| TASK TO COMPLETE |
List every place the text about life on Tarawa names with a proper name, in the order each first appears.

Looking out from Karea's Resort North Tarawa where we went for lunch on Sunday. When the tide is high water flows beneath the bure where guests can stay. Maybe we will hire this for our last weekend but our time is running out now.


I went swimming when the tide was up, before lunch, the water was amazingly warm but no tropical fish or coral, just lovely sand and clear blue water.

Sunday, August 7, 2011

Life in South Tarawa




The yellow fin tuna was delivered to the KPC catering team to feed the guests at a meeting held by the Department of Foreign Affair in our Board Room that is hired out.

Every day fishermen are seen going out to see in the lagoon or deep sea fishing and they return late afternoon to sell fish at the street stalls or drive around to fill orders such as this KPC one.



A staff member brought her sick little girl to see me. She had been to the doctors and now on antibiotics for a sore throat.




The mothers of these boys were asked by them if they could have their photo's taken by me as we attended a meeting to arrange village talks at Eita Village


Two of the four women who do contract sewing in the RAK Women's Centre next to our office.
They work really hard each day and were the ladies who taught the sewing skills to the students in the Women's Skills Development Course recently.


Remains of Air Kiribati; RIP. Behind is the runway for the Tarawa International Airport.
We drove the truck down the runway this afternoon on our way back from Karea's Resort in North Tarawa, along with the locals, as a way of avoiding the pot holes in the road. There is an alarm that goes off when a plane is due, which wakes up the air traffic controller, and clears the runway of pedestrians and traffic I am told!

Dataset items

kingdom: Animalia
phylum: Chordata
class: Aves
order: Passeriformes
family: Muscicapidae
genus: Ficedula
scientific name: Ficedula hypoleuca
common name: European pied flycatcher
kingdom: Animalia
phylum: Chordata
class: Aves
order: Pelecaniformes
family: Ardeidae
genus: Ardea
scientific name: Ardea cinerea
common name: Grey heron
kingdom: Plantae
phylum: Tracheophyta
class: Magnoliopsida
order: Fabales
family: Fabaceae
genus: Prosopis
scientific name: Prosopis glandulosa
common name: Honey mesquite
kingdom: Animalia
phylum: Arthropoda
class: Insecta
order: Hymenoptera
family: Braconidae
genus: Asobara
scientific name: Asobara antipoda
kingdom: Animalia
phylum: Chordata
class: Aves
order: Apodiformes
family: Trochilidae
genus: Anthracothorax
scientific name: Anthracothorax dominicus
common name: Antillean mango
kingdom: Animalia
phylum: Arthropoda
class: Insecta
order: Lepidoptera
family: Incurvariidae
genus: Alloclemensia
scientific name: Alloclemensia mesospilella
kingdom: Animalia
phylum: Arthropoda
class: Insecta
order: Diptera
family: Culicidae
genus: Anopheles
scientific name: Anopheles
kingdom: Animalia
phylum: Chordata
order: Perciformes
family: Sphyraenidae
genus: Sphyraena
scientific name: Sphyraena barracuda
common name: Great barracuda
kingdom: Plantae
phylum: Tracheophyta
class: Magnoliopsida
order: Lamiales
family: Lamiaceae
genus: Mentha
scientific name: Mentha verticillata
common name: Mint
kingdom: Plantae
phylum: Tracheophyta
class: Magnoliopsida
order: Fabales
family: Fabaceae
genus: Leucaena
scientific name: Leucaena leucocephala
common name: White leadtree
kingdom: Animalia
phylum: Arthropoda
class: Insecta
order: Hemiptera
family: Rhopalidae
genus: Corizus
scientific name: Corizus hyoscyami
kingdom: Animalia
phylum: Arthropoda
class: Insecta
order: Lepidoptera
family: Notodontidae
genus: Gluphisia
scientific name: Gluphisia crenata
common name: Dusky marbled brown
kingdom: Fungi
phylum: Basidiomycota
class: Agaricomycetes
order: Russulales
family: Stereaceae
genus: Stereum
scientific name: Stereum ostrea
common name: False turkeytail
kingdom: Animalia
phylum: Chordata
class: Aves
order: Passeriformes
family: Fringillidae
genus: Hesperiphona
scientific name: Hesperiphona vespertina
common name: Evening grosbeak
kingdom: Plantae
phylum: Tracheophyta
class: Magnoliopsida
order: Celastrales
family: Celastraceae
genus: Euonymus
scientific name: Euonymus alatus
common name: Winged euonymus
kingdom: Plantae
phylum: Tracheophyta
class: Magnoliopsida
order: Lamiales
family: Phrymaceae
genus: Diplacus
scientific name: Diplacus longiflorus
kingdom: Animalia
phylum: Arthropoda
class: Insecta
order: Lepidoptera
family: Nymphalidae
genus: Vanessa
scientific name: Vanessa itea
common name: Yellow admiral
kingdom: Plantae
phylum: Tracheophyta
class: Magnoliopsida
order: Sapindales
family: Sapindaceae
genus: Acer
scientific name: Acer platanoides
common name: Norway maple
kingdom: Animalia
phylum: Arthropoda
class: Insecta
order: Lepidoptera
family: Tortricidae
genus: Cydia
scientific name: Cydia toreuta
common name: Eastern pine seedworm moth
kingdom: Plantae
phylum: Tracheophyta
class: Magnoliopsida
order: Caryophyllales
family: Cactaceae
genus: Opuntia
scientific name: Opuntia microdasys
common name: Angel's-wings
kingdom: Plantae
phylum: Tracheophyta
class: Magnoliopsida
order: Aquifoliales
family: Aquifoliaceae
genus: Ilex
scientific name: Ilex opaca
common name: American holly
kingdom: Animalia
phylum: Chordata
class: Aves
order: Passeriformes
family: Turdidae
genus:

| CORRECT RESULT |
Karea's Resort
North Tarawa
South Tarawa
Eita Village
RAK Women's Centre
Tarawa International Airport